FRUITS OF THE MOOD

FRUITS OF THE MOOD
My blogs are dedicated to great singers from all over the world, great actors and actresses, music and memories.
Here you will find personal montages and many rare videos.
Visit also my YouTube channel, by johnxxx20000.
Blossoms will run away -
Cakes reign but a Day.
But Memory like Melody,
Is pink eternally
(Emily Dickinson)

Kathleen Ferrier



Here is a song from Haendel's Messiah, performed by the great English contralto Kathleen Ferrier.
Kathleen Mary Ferrier CBE (1912 – 1953) was born in Blackburn, and later moved with her family to Higher Walton, Lancashire. She left school at 14 and worked as a telephone operator in Blackburn. She married a bank manager in 1935, and moved to Silloth and later to Carlisle, in the north of England. It was in Carlisle that her husband bet her that she would not take part in a singing competition. She entered and won in two categories - singing and piano. It was this which brought her talents to public attention, and was a significant factor in her deciding to pursue a career in singing. During the early days of the war she gave concerts for the Council for the Encouragement of Music and the Arts and then moved to London in 1942, where her main career began. She studied with Dr Hutchinson in Newcastle and later with baritone Roy Henderson, who was a well known singing teacher at the time. The unique timbre of her voice was in part due to a medical anomaly: her throat was exceptionally wide. Ferrier excelled in the music of Mahler, in Bach and in Handel. Her recitals often included songs by Schubert, Schumann and Brahms and towards the end of her career she sang Chausson's "Poème de l'amour et de la mer" - her only major work from the French repertory. Ferrier is well remembered for interpretations of British folk songs, including the lovely "Blow the wind southerly". Much in demand throughout the UK, she also sang regularly in the Netherlands, where she was extremely popular, and in France, Germany, Italy and in Scandinavia. She paid three visits to North America (1948, 1949 and 1950) and sang at each of the first six Edinburgh International Festivals - a fact of which she was justifiably proud.

[About this task]:
In the blog text, begin at the words "Here you will" and stop after "(Emily Dickinson)", then write out that passage with "Blossoms" switched to "Flowers".

Page images and extracted text:
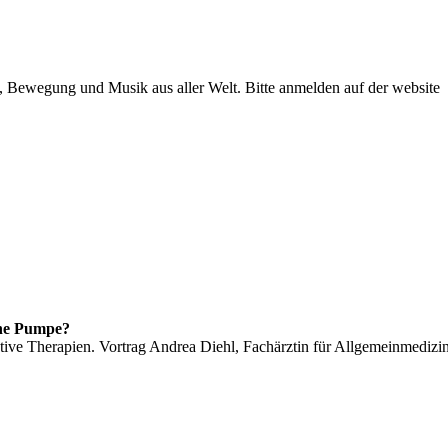
 Bewegung und Musik aus aller Welt. Bitte anmelden auf der website
ne Pumpe?
tive Therapien. Vortrag Andrea Diehl, Fachärztin für Allgemeinmedizi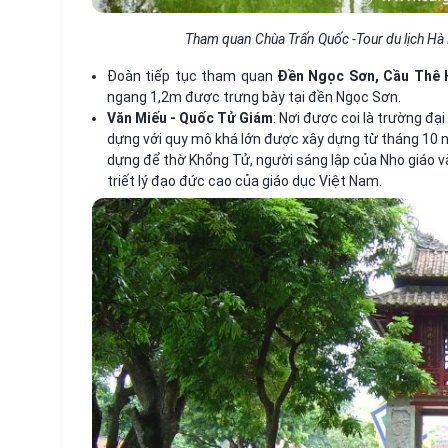
Tham quan Chùa Trấn Quốc -Tour du lịch Hà
Đoàn tiếp tục tham quan
Đền Ngọc Sơn, Cầu Thê 
ngang 1,2m được trưng bày tại đền Ngọc Sơn.
Văn Miếu - Quốc Tử Giám
: Nơi được coi là trường đại
dựng với quy mô khá lớn được xây dựng từ tháng 10 
dựng để thờ Khổng Tử, người sáng lập của Nho giáo v
triết lý đạo đức cao của giáo dục Việt Nam.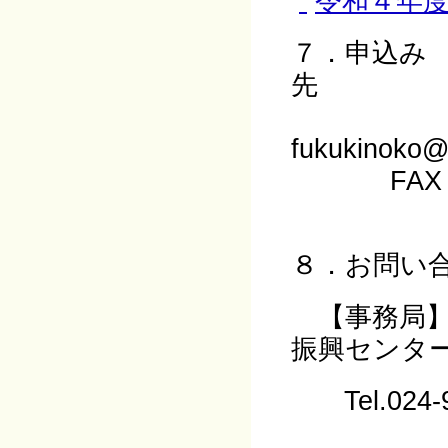
令和４年
７．申込み
電子
fuku
FAX
８．お問い
【事務局】
振興センタ
Tel.024-94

[Answer to the problem]:
Here you will find personal montages and many rare videos.
Visit also my YouTube channel, by johnxxx20000.
Flowers will run away -
Cakes reign but a Day.
But Memory like Melody,
Is pink eternally
(Emily Dickinson)